[Enunciado] Convierte en un CSV de dos columnas, "etiqueta" y "valor", todo lo que va desde la línea que contiene "order: Ericales" hasta la que contiene "county / district: Kittitas", ambas incluidas. Usa una fila por línea, con cada texto en un único campo entre comillas y los saltos de línea reemplazados por espacios.

• • • •

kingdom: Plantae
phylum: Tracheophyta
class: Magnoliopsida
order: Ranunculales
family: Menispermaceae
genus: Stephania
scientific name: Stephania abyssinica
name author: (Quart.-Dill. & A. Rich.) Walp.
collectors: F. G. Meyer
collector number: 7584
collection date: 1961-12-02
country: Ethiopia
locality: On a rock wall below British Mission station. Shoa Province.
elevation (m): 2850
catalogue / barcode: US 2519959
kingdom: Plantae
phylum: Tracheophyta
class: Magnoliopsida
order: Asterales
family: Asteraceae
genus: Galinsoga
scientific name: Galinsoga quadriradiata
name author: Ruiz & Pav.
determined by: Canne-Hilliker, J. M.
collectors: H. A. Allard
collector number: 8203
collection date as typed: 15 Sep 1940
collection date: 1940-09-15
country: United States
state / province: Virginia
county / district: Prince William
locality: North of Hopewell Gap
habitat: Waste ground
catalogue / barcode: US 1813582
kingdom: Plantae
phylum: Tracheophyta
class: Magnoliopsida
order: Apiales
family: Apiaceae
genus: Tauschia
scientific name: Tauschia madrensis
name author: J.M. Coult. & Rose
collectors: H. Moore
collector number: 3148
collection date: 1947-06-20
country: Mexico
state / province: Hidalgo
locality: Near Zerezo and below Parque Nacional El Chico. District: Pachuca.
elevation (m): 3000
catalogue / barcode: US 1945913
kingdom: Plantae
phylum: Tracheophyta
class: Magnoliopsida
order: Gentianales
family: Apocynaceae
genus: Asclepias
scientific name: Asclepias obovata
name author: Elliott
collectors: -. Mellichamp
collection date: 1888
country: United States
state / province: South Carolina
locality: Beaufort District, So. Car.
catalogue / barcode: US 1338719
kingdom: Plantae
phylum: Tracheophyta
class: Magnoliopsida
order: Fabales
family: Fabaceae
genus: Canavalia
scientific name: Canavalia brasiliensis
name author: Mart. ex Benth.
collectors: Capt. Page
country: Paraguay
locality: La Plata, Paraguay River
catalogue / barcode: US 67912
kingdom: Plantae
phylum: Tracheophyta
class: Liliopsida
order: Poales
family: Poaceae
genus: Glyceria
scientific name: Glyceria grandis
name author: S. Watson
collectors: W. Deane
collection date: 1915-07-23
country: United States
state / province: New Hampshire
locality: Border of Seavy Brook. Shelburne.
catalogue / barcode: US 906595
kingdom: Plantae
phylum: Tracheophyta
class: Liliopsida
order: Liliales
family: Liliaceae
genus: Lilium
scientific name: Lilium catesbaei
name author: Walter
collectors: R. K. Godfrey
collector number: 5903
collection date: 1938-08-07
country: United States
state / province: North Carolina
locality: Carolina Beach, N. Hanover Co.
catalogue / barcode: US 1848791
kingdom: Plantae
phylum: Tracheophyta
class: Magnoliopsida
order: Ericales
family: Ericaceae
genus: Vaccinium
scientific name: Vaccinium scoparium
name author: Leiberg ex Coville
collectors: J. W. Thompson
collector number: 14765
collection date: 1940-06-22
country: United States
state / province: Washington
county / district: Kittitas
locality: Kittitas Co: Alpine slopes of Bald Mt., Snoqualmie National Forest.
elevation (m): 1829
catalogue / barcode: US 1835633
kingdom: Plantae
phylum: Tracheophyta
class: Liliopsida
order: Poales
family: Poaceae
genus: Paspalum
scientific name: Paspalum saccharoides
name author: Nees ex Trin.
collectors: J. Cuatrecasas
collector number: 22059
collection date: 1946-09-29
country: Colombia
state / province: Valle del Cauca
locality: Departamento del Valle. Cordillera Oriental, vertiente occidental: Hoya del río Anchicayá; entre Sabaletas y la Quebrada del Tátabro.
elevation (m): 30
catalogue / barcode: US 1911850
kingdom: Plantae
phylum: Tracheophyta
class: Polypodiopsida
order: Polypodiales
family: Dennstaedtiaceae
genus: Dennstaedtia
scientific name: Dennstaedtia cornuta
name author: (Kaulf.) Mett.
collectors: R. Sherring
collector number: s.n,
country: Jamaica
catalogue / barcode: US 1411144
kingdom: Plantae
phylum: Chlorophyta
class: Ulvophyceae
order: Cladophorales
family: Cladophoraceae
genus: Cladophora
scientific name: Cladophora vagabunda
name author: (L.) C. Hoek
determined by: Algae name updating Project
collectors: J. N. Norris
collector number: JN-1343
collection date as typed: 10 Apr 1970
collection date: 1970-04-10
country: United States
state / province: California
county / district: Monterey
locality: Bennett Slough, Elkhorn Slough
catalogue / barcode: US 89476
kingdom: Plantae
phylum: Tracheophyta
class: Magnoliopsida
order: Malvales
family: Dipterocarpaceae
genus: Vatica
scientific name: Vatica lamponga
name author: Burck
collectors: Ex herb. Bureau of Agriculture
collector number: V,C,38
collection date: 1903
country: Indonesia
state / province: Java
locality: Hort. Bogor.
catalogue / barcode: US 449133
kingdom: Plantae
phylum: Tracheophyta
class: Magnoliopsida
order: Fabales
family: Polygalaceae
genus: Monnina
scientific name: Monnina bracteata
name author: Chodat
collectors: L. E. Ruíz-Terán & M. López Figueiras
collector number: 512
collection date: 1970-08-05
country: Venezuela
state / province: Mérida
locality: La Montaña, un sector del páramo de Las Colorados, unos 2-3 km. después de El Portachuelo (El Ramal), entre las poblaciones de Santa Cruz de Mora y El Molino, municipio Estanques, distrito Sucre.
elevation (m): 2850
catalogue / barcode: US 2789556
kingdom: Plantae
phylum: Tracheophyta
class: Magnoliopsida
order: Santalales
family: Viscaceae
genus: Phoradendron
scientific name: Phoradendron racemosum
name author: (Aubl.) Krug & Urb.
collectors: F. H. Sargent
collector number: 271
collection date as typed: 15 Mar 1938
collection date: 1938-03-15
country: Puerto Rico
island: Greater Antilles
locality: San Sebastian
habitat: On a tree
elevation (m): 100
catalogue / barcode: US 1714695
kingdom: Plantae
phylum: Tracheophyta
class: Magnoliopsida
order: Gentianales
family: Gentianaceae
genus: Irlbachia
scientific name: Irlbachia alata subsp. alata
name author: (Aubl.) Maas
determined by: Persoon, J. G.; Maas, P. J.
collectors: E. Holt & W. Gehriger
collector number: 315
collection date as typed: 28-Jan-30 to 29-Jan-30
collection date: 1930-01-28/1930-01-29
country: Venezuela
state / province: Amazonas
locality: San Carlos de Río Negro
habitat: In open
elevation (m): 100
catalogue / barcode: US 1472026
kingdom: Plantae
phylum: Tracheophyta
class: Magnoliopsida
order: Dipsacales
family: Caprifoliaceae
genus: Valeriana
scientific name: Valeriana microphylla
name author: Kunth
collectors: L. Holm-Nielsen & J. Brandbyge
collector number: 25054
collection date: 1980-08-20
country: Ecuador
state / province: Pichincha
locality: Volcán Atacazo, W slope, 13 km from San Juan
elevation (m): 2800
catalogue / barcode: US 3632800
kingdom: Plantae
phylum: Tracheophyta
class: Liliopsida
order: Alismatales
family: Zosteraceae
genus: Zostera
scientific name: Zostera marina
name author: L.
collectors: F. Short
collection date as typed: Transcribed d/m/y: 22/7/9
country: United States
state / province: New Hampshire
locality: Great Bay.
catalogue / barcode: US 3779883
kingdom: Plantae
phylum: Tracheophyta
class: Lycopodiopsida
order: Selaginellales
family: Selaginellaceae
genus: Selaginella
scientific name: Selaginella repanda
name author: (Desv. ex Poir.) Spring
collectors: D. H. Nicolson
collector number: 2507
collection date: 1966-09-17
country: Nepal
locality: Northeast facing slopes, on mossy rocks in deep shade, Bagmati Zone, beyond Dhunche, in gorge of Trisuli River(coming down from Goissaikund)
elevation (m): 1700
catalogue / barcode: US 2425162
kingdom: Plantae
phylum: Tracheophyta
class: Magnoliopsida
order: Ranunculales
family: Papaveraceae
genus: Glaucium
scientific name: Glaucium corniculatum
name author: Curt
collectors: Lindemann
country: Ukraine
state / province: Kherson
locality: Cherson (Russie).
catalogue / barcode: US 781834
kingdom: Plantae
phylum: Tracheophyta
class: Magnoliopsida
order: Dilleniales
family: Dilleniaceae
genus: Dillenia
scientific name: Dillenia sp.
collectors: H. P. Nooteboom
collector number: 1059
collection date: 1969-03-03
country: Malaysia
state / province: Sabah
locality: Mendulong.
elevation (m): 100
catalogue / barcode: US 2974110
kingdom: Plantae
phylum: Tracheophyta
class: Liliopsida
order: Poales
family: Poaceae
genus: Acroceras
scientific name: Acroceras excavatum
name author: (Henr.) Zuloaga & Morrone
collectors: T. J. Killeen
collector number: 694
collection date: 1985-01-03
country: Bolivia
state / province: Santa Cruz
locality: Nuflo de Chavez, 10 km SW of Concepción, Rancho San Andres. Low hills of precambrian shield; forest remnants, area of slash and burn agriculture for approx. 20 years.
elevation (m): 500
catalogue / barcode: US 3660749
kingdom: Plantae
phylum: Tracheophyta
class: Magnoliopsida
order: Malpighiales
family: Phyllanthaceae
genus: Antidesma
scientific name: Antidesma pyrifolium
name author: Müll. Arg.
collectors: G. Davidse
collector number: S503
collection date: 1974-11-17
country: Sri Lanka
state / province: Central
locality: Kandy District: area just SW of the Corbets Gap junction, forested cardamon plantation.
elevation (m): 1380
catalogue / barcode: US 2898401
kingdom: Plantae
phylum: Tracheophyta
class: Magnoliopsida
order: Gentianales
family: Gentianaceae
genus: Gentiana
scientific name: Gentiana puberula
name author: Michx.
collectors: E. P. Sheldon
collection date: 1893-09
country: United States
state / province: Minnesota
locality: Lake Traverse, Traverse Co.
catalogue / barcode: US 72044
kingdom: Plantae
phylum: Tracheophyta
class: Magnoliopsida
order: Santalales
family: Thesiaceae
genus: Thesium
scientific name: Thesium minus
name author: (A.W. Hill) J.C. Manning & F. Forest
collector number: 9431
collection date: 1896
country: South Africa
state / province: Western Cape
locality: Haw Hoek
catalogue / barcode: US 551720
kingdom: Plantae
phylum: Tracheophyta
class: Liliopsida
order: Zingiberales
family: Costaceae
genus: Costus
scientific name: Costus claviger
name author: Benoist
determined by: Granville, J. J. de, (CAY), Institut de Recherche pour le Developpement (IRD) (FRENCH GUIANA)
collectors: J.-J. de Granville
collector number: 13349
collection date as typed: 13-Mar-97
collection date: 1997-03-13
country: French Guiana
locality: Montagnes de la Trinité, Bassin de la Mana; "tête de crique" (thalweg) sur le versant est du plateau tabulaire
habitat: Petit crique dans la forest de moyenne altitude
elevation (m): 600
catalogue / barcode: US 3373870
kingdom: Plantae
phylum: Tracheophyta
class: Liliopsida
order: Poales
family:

• • • •

[Solución]
etiqueta,valor
"order:","Ericales"
"family:","Ericaceae"
"genus:","Vaccinium"
"scientific name:","Vaccinium scoparium"
"name author:","Leiberg ex Coville"
"collectors:","J. W. Thompson"
"collector number:","14765"
"collection date:","1940-06-22"
"country:","United States"
"state / province:","Washington"
"county / district:","Kittitas"